Doctors diagnose a fish allergy by looking at a person's past allergic reactions, doing a skin prick test, and checking for fish-specific IgE in the blood. To be sure of the diagnosis, a special test called a double-blind, placebo-controlled food challenge is used. Sometimes, people who say they are allergic to fish may not actually be allergic when tested this way.

Prevention

When fish is added to a baby's diet, it may influence the chance of developing allergies, but different advice exists. Studies on allergies in general suggest that starting solid foods between 4 and 6 months may lower the risk of allergies later. Studies focused on when fish is introduced show that eating fish during the first year of life may reduce the risk of eczema and allergic rhinitis later. However, eating fish during pregnancy does not seem to have the same effect on these conditions.

Treatment

Treatment for accidental eating of fish products by people with allergies depends on how sensitive the person is. A medicine called diphenhydramine, which is an antihistamine, may be given by a doctor. Sometimes, prednisone may be prescribed to help prevent a delayed allergic reaction. Severe allergic reactions, called anaphylaxis, may need treatment with an epinephrine pen, which is a device that gives a shot to help during emergencies. Unlike with egg allergies, where research is being done on oral immunotherapy (a treatment that involves eating small amounts of the allergen over time), a 2015 review found no published studies testing this method for fish allergies.

Epidemiology

Incidence and prevalence are terms used to describe how diseases spread in a population. Incidence refers to the number of new cases diagnosed in a specific time period, often measured as new cases per year for every million people. Prevalence refers to the total number of people living with a disease at a given time, measured as existing cases per million people during a specific period. Studies report that self-reported fish allergy rates in the general population range from 0% to 2.5%. Self-reported allergy rates are always higher than confirmed allergy rates found through food challenges. Two studies found confirmed allergy rates to be 0.1% and 0.3%, respectively.

□ □ □ □

● Exercise instructions
- 1) Please state what a 2015 review found about oral immunotherapy for fish allergies, according to the fish allergy text.
- 2) Write the next part of the fish allergy text, starting after its final sentence.
The entries have nothing to do with this.

● Source texts of formatted documents
□ □ □ □

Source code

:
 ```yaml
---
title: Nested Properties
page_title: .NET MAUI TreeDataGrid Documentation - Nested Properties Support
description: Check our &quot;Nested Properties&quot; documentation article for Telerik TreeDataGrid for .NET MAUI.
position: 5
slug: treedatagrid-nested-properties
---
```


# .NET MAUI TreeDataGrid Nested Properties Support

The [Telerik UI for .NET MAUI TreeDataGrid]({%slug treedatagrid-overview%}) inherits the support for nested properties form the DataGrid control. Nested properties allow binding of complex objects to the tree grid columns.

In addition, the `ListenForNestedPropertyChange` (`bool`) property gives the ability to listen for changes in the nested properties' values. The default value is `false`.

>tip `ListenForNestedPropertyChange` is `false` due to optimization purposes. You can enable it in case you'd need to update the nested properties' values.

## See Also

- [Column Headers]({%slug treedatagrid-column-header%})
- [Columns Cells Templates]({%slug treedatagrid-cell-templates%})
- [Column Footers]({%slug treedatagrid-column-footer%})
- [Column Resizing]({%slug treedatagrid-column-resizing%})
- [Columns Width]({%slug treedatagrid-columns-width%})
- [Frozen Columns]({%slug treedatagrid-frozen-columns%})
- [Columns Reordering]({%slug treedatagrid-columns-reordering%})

□ □ □ □

● Responses to the exercise
- 1) It found no published studies testing oral immunotherapy for fish allergies.

- 2)
Regulation

Whether the number of people with food allergies is increasing or not, awareness of food allergies has grown, affecting the quality of life for children, their parents, and their caregivers. In the United States, the Food Allergen Labeling and Consumer Protection Act (FALCPA), passed in August 2004 and effective January 1, 2006, reminds people about allergies every time they read food labels. Many restaurants now include allergen warnings on their menus. The Culinary Institute of America, a top school for chef training, offers classes on cooking without allergens and has a special kitchen for this purpose. Schools also have rules about which foods can be brought into school. Even with these steps, people with severe allergies know that accidental exposure can still happen at homes, schools, or restaurants.

To address the risks that certain foods pose to people with allergies, some countries have created laws requiring food labels to clearly state if products contain major allergens or parts of major allergens added intentionally. However, there are no laws that require labels to show small amounts of allergens that may be present due to cross-contamination.

FALCPA requires companies to list on food labels if a packaged product contains any of eight major allergens added intentionally: cow's milk, peanuts, eggs, shellfish, fish, tree nuts, soy, or wheat. This list was created in 1999 by the World Health Organization's Codex Alimentarius Commission. To follow FALCPA rules, if an ingredient comes from one of these allergens, the label must either include the "food sourced name" in parentheses, such as "Casein (milk)," or include a separate statement next to the ingredient list, such as "Contains milk" (and any other listed allergens).